Posts Tagged ‘Journalism’

How to Become a Blogger to Start Blogging?

October 22, 2009 - 7:29 pm No Comments
jony.jan2009 asked:


The powerful technology also offers fast downloading of multimedia content and a range of interesting features like video-calling and photo blogging. Blogging can get as simple as that or even more complex. Oh and you bet, I’ll be blogging about that. Remember when blogging, do not write un-useful content, people love to read informing texts, just think about it, what is it your are reading right now.

The responses I received ranged from odd looks to questions about the blogging practice. Google Blog search has the unprecedented potential to bring the mainstream surfer into blogging, even more than Yahoo’s RSS Headlines pioneered the start of making RSS mainstream about a year ago. For more detail go to: www.atoz-about-rss.com.Here are a few things you might want to consider adding to your arsenal of blogging tools. A company should have a list of policies regarding blogging to ensure that trade secrets are kept secret and personal lives do not become public.

The answer can better help you hone in on your online marketing, pod casting and blogging efforts. All the time I spend with blogging can actually be divided in5large chunks:   Setup and maintenance of my blog: setting up the blog, installing plugging, blog design, In the next few series of articles, I will try and deal with some of the very basic technical jargon and skills that one needs when facing this daunting world of web-site creation, blogging and getting listed and noticed by the Search Engines.

Since of this, you may think blogging is part journalism and part political commentary, and therefore not of interest to you or the advancement of your business. With bloggers being named People of the Year by Time magazine last year, if you’re not blogging in 2005, you’re going to be left in the dust by other sites in your industry that do. As I wrote in a previous article it has been found that blogging can sometimes have a detrimental effect on a person instead of the positive effect that it was designed for. In the past few year’s fads like Crocs shoes, The Adkins Diet, blogging, stainless steel kitchen appliances, Tickle Me Elmo Dolls, Adjustable Rate Mortgages, innumerable TV shows and entertainers have captured outsized portions of their marketplace.

Slogging or spam blogging has thus become rampant among webmasters trying to gain an improved ranking in search engine result pages. for more help visit to:www.your-own-blog.com.By far the most consistent method I have found to bring listeners to music is blogging. Blogging with Keywords is easy, because you simply write sentences in your blog post using keywords. However, instant photo sharing through MMS or email and fun features like Picture Blogging makes the integrated camera a nice addition to the feature list.

Blogs When I first started blogging on My Space on my personal profile, I gained quite a following because of some strategies that I implemented. Capture precious moments of life with resolution as high as 1600×1200 pixels or in high quality videos with the Nokia 7373 to be shared with friends via MMS, email or even picture blogging once you’ve transferred the images and video clips to your computer.

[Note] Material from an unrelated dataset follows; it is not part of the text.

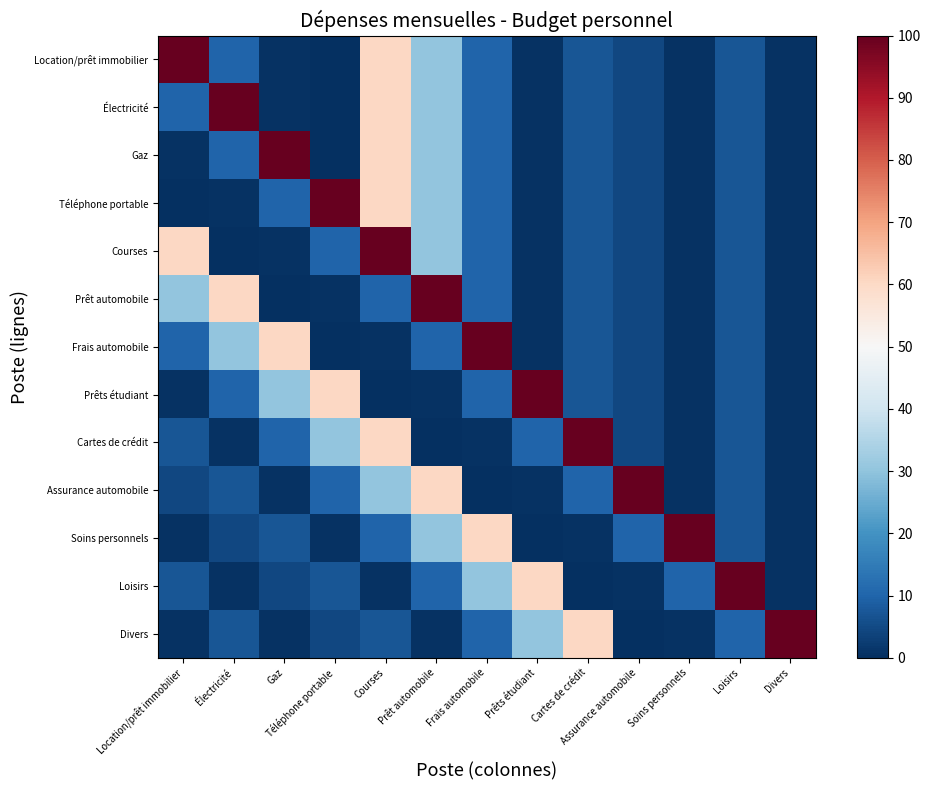

At which category is the sum across all series the highest?

Courses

The key to learning how to become a Blogger is to start blogging.


We the Media: Grassroots Journalism By the People, For the People

May 7, 2009 - 10:06 am No Comments

We the Media, has become something of a bible for those who believe the online medium will change journalism for the better.” -Financial Times

Big Media has lost its monopoly on the news, thanks to the Internet. Now that it’s possible to publish in real time to a worldwide audience, a new breed of grassroots journalists are taking the news into their own hands. Armed with laptops, cell phones, and digital cameras, these readers-turned-reporters are transforming the news from a lecture into a conversation. In We the Media, nationally acclaimed newspaper columnist and blogger Dan Gillmor tells the story of this emerging phenomenon and sheds light on this deep shift in how we make–and consume–the news.

Gillmor shows how anyone can produce the news, using personal blogs, Internet chat groups, email, and a host of other tools. He sends a wake-up call to newsmakers-politicians, business executives, celebrities-and the marketers and PR flacks who promote them. He explains how to successfully play by the rules of this new era and shift from “control” to “engagement.” And he makes a strong case to his fell journalists that, in the face of a plethora of Internet-fueled news vehicles, they must change or become irrelevant.

Journalism in the 21st century will be fundamentally different from the Big Media oligarchy that prevails today. We the Media casts light on the future of journalism, and invites us all to be part of it.

Dan Gillmor is founder of Grassroots Media Inc., a project aimed at enabling grassroots journalism and expanding its reach. The company’s first launch is Bayosphere.com, a site “of, by, and for the San Francisco Bay Area.”

Dan Gillmor is the founder of the Center for Citizen Media, a project to enable and expand reach of grassroots media. From 1994-2004, Gillmor was a columnist at the San Jose Mercury News, Silicon Valley’s daily newspaper, and wrote a weblog for SiliconValley.com. He joined the Mercury News after six years with the Detroit Free Press. Before that, he was with the Kansas City Times and several newspapers in Vermont. He has won or shared in several regional and national journalism awards. Before becoming a journalist he played music professionally for seven years.